An essential cellular machinery that has been identified and studied only relatively recently is a collective of specialized proteins, molecular chaperones, that bind nonnative states of other proteins and assist them to reach a functional conformation, in most cases through the expenditure of ATP. Originally identified by their increased abundance following heat shock, chaperone proteins in general recognize exposed hydrophobic surfaces of nonnative species, surfaces that will ultimately be buried in the native state, and form noncovalent interactions with them, stabilizing them against irreversible multimeric aggregation. Release of polypeptide then follows, in many cases driven by an ATP-directed conformational change of the chaperone, permitting subsequent steps of polypeptide folding or biogenesis to occur. When such steps fail to proceed productively, recognition and rebinding by the same or another chaperone can occur, allowing another opportunity for a productive conformation to be reached.
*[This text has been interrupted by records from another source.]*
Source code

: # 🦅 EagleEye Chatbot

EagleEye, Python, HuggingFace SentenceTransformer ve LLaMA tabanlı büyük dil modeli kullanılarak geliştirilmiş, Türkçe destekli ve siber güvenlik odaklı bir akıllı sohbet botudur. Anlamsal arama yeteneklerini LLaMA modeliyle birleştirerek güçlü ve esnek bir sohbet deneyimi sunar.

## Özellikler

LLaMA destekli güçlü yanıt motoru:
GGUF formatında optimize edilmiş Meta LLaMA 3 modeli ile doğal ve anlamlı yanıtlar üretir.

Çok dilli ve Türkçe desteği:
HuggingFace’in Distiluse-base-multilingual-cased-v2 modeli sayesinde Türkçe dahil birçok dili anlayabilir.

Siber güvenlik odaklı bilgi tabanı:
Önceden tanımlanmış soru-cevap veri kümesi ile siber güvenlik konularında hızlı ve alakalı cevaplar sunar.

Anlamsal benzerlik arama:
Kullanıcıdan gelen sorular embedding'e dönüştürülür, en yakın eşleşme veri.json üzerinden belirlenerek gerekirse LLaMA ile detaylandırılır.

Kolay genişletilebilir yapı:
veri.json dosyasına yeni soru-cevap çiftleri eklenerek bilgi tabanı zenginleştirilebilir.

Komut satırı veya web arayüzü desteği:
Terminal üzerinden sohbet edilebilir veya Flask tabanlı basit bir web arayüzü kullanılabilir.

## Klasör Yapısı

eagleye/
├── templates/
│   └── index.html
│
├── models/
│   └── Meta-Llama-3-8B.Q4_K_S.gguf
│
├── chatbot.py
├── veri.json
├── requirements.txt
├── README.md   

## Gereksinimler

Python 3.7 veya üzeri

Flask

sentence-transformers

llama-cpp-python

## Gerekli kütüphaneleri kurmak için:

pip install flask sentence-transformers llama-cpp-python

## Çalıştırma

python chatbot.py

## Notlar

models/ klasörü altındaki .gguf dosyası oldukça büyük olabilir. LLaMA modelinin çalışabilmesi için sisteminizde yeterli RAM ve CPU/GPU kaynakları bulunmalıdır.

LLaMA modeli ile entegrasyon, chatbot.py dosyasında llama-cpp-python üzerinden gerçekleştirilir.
Different classes of molecular chaperones appear to be directed to binding specific nonnative states, the nature of which are beginning to be understood. For example, the two best-studied families, examined in detail below, the ubiquitous Hsp70 and Hsp60 (chaperonin) chaperones, recognize hydrophobic surface in the context of, respectively, extended and collapsed (globular) conformations, which are bound correspondingly either by local enclosure of the chain or by global enclosure of the polypeptide in a central cavity. Because there is not yet the detailed level of structural and mechanistic understanding for other recognized families of chaperones, they are not considered here, but important observations concerning binding, nucleotide use, and cellular actions are summarized in Table 1.